Роль А. Солоницына в "Солярисе" (1973) невелика, но существенна для развития основных идей и образных мотивов произведения. Сделанный по фантастическому роману Станислава Лема, фильм А. Тарковского сосредоточен не на фантастике как таковой, а на земных проблемах, на проблемах человека. Удалившись вслед за своим героем Крисом Кельвином на космическую станцию, подвешенную где-то над поверхностью таинственной планеты Солярис, авторы фильма как бы бросают из глубин мирового пространства взгляд на родную Землю, заново осмысливают место человека во вселенной. С затаенной и всепроникающей нежностью воссоздан в фильме образ далекой Земли; она вся - как старый отчий дом на берегу задумчивого пруда, как обжитое гнездо, из которого герой вылетел в холодные, грозные просторы открытого космоса навстречу невероятным загадкам и опасностям.

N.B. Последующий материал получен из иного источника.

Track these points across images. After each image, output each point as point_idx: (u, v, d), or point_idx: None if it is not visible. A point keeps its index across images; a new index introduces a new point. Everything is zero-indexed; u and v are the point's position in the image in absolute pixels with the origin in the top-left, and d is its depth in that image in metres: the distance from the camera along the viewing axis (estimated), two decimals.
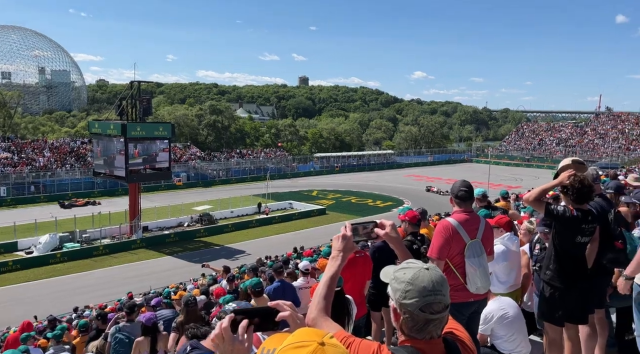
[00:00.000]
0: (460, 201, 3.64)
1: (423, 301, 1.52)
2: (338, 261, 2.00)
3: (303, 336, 1.19)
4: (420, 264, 1.61)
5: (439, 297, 1.53)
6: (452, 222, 3.57)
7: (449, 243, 3.49)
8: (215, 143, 76.02)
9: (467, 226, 3.57)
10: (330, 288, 1.93)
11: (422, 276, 1.55)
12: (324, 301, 1.88)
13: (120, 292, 20.87)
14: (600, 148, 74.90)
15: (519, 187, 40.88)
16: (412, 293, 1.53)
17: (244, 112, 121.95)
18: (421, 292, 1.52)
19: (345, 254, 2.02)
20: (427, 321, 1.54)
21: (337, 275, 1.97)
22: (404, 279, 1.56)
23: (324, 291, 1.91)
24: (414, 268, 1.58)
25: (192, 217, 36.81)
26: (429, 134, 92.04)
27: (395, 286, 1.58)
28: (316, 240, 29.10)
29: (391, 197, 48.42)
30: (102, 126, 34.25)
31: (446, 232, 3.53)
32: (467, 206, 3.66)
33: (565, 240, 3.68)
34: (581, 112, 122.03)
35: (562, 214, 3.58)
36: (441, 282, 1.56)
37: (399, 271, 1.61)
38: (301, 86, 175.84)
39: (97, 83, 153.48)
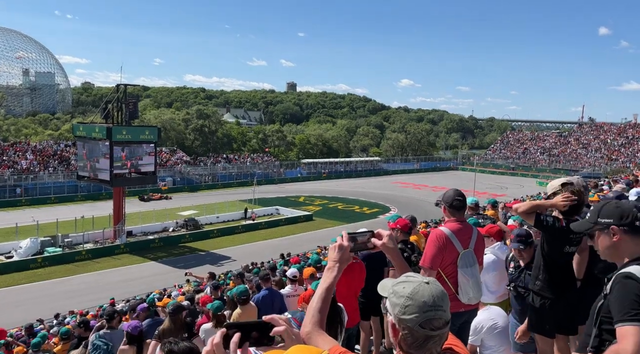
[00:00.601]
0: (454, 210, 3.62)
1: (423, 317, 1.46)
2: (334, 272, 1.94)
3: (297, 353, 1.13)
4: (420, 278, 1.56)
5: (439, 312, 1.48)
6: (445, 231, 3.54)
7: (442, 253, 3.46)
8: (202, 148, 75.56)
9: (460, 235, 3.54)
10: (325, 300, 1.87)
11: (422, 290, 1.49)
12: (318, 315, 1.82)
13: (102, 298, 20.48)
14: (583, 158, 76.16)
15: (504, 196, 41.35)
16: (411, 308, 1.47)
17: (232, 117, 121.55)
18: (421, 307, 1.46)
19: (341, 265, 1.95)
20: (427, 337, 1.48)
21: (332, 287, 1.91)
22: (403, 294, 1.50)
23: (318, 304, 1.85)
24: (414, 282, 1.53)
25: (177, 223, 36.40)
26: (416, 141, 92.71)
27: (394, 301, 1.52)
28: (303, 246, 28.99)
29: (377, 204, 48.54)
30: (87, 129, 33.77)
31: (439, 241, 3.50)
32: (460, 215, 3.64)
33: (554, 250, 3.68)
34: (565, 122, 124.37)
35: (552, 225, 3.58)
36: (442, 297, 1.50)
37: (397, 285, 1.55)
38: (289, 92, 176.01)
39: (83, 86, 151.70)
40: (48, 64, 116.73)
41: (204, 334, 5.53)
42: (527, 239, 4.21)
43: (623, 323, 1.82)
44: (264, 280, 6.67)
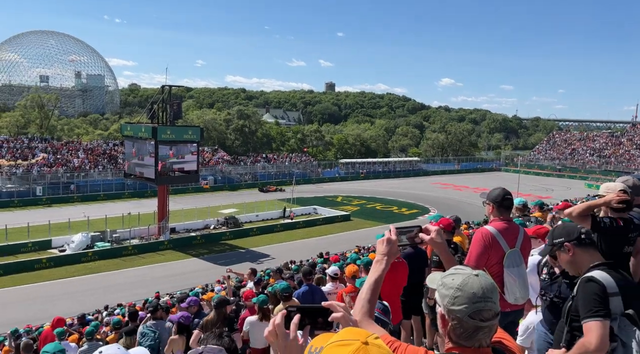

Пользуясь домашними, земными мерками, невозможно вступить в контакт с явлениями космического масштаба. Контакт - центральное слово-понятие произведения: над установлением контакта с мыслящим Океаном Соляриса бьются ученые, герои фильма; но речь идет также (а может быть, в первую очередь) о контакте, о взаимопонимании между людьми и о их нерасторжимой связи с матерью-Землей. Преодолевая, физически или мысленно, безграничные пространства космоса, сталкиваясь с такими явлениями, для постижения которых необходимо отрешиться от земных мерок и представлений, человек рискует утратить меру человеческого и в отношении к себе самому и себе подобным.
'Солярис'
Выйти мыслью за пределы человеческого, лицом к лицу столкнуться с неведомым и сохранить при этом человеческую меру добра и зла, не утратить нравственных критериев, не потерять себя и не оскудеть духовно - вот ситуация, чрезвычайная по напряженности и драматизму, в которой оказываются герои фильма, ситуация, только внешне, для заострения, обставленная атрибутами фантастичности.
Не выдержав нравственных перегрузок, кончает с собой астрофизик Геборян, сказав перед смертью: "Нет, это не безумие. Здесь вопрос совести…" Пройдя через глубокое душевное потрясение, вновь обретает утраченную было человечность главный герой фильма Крис Кельвин (Д. Банионис). Ю. Ярвет с большой силой и тонкостью раскрывает в душе доктора Снаута, борьбу активных сил ума и совести против мертвящего недоверия, разочарования, скептицизма. В образе отца Кельвина актер Гринько воплощает безмолвное страдание ненужной, отринутой человечности; к коленям отца, как блудный сын, вернувшийся под родную кровлю, припадает Крис в заключительных кадрах.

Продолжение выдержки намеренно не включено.